We attended the analyst meet of Redington India (REDI) and came back impressed by its consistent growth across three verticals (distribution/ logistics/ support services) and broad-based management team. Management cited five instances in last 6 years where REDI delivered growth y-o-y despite growth challenges in high-concentrated vendors:
HP de-growth in MEA (REDI grew 7% y-o-y), HP restructuring in India (REDI grew 26% y-o-y), Nokia exit in Africa (REDI grew 14% YoY), Blackberry (REDI grew 14% YoY) and iPhone change in distribution (REDI grew 12% y-o-y). We believe unmatched bouquet of brands, extensive footprint, apt investments in infrastructure/systems/process-es and domain professionals with strong industry knowledge remain its key differentiators for gaining market share.

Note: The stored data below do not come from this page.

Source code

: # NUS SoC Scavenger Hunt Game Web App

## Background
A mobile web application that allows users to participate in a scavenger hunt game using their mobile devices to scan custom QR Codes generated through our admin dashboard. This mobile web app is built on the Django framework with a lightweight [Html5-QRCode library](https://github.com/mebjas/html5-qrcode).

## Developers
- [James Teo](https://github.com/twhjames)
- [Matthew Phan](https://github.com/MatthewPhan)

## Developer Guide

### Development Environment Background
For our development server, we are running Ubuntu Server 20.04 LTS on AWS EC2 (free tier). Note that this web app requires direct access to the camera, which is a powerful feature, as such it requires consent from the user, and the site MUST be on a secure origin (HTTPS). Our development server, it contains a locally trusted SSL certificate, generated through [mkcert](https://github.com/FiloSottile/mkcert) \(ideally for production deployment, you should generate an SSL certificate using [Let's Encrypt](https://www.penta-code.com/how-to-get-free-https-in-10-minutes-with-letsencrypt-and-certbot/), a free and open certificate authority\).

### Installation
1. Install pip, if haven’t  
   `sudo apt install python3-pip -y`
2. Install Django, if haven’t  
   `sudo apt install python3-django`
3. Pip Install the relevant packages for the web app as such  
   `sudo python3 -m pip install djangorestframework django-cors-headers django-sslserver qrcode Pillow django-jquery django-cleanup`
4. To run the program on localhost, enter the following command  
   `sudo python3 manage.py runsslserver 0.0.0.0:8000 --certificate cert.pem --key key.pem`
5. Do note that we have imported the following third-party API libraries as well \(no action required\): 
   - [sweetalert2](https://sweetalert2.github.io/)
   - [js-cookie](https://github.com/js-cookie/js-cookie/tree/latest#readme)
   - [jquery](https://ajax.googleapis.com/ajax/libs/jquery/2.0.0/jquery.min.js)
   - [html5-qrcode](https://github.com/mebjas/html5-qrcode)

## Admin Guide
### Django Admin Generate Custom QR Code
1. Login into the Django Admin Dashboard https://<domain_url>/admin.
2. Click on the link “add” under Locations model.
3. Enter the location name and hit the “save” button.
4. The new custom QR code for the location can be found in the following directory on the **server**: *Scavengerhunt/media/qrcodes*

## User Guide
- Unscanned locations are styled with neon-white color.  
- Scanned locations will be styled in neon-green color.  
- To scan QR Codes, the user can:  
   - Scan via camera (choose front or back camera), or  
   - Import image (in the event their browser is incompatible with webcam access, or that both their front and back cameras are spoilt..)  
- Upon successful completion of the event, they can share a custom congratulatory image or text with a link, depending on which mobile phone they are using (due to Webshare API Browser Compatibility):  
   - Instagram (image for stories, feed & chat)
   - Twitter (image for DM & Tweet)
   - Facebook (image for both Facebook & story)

Double-digit earnings growth in India and Overseas operations (over 3-5 years) to continue led by multiple growth engines: India (enterprise/smartphones), supernormal growth prospects in logistics subsidiary, Overseas operations (outlined focus markets across regions, value added distribution, mobility and support services). Management expects double digit earnings growth to continue and RoE/RoCE to improve through enterprise segment and smartphones. The logistics subsidiary Proconnect has strong growth prospects. Management has chartered growth plans across markets and business segments to continue its double digit earnings growth over next 3-5 years and reduce working capital days by one week.
Focus Markets: Middle East (UAE, KSA, Qatar, Kuwait in short term and Iran, Iraq and Levant in the medium-to-long term ), Africa (Tanzania, Kenya, Ethiopia, Ghana, Senegal in short term and Nigeria, Morocco in the medium-to-long term) and CIS (Kazakhstan in the short term and Uzbekistan, Turkmenistan, Georgia in the medium-to-long term).
Mobility: Across smartphone categories. Support Services: Repair Services in ME in short term and IMS/Solutions in the medium-to-long term. Logistics Services: UAE in the short term and Saudi Arabia/ Qatar/Kuwait in the medium-to-long term.
GST benefits: They include reduction in number of warehouses, lower Supply Chain Management (SCM) cost, lower inventory days (3-5 days), better return ratios, higher business opportunities, additional ADCs and improved demand environment. Reduction in WC days being targeted.
IT: Valued Added Distribution (VAD) in the short term and VAD/IoT/Connected Devices in the medium-to-long term. Mobility: Across smartphone categories. Support Services: Repair Services in ME in short term and IMS/Solutions in the medium-to-long term. Logistics Services: UAE in the short term and Saudi Arabia/Qatar/Kuwait in the medium-to-long term. GST benefits: They include reduction in number of warehouses, lower Supply Chain Management (SCM) cost, lower inventory days (3-5 days), better return ratios, higher business opportunities, additional ADCs and improved demand environment.
We expect 13%/14% CAGR in revenue/EPS over FY16-18. Our TP of R195 (14x FY18e EPS) implies 94% upside from CMP of R101. The stock trades at 8x/7x FY17E/ FY18E EPS of R12/14.
India IT business: Overall addressable market size stands at R450 bn (56% of total IT market of R800 bn). REDI continues to post growth which is higher than the industry (7% vs. industry’s 3%). FY14-16 growth engines were networking (16%), servers (24%), commercial/enterprise storage (38%), and security software/appliances (33%).
Future growth drivers include: Digital India and Smart City projects; brand and acquisition and channel expansion in T3/T4 cities; market share increase in targeted volume vendors.
Redington poised to capitalise on Cloud business opportunity: Cloud segment will stage 50% CAGR over FY16-FY20. Redington’s addressable cloud business will be $1.3 bn and the company expects its share at 7-10% in FY20.
Smartphone market segment: Globally, smartphone shipments are expected to stage 5% CAGR over CY15-18, whereas India is expected to post a much stronger growth at 17%. REDI has a multi-pronged strategy in place which includes increase in portfolio (from Blackberry/Apple to a bouquet of brands of Indian, MNC and Chinese origin), platform agnostic approach (BB, iOS, Android), presence in all GT channels, geographic expansion, market share increase across brands, and becoming a preferred vendor as online players move to offline distribution channels.
Logistics 3PL business opportunity: 3PL market is expected to post 12% CAGR to reach $19 bn by 2020 with warehousing expected to cost 15-35% of total logistics spend. E-commerce remains a promising market and is expected to grow 3x to 4x to $44 bn in 2018.
Redington’s logistics subsidiary ProConnect will leverage this market opportunity through multiple sub-segments. Targeted revenue break-up to be: warehousing (30%), e-commerce including last mile (20%), transportation (25%), mission critical (10%) and others (15%).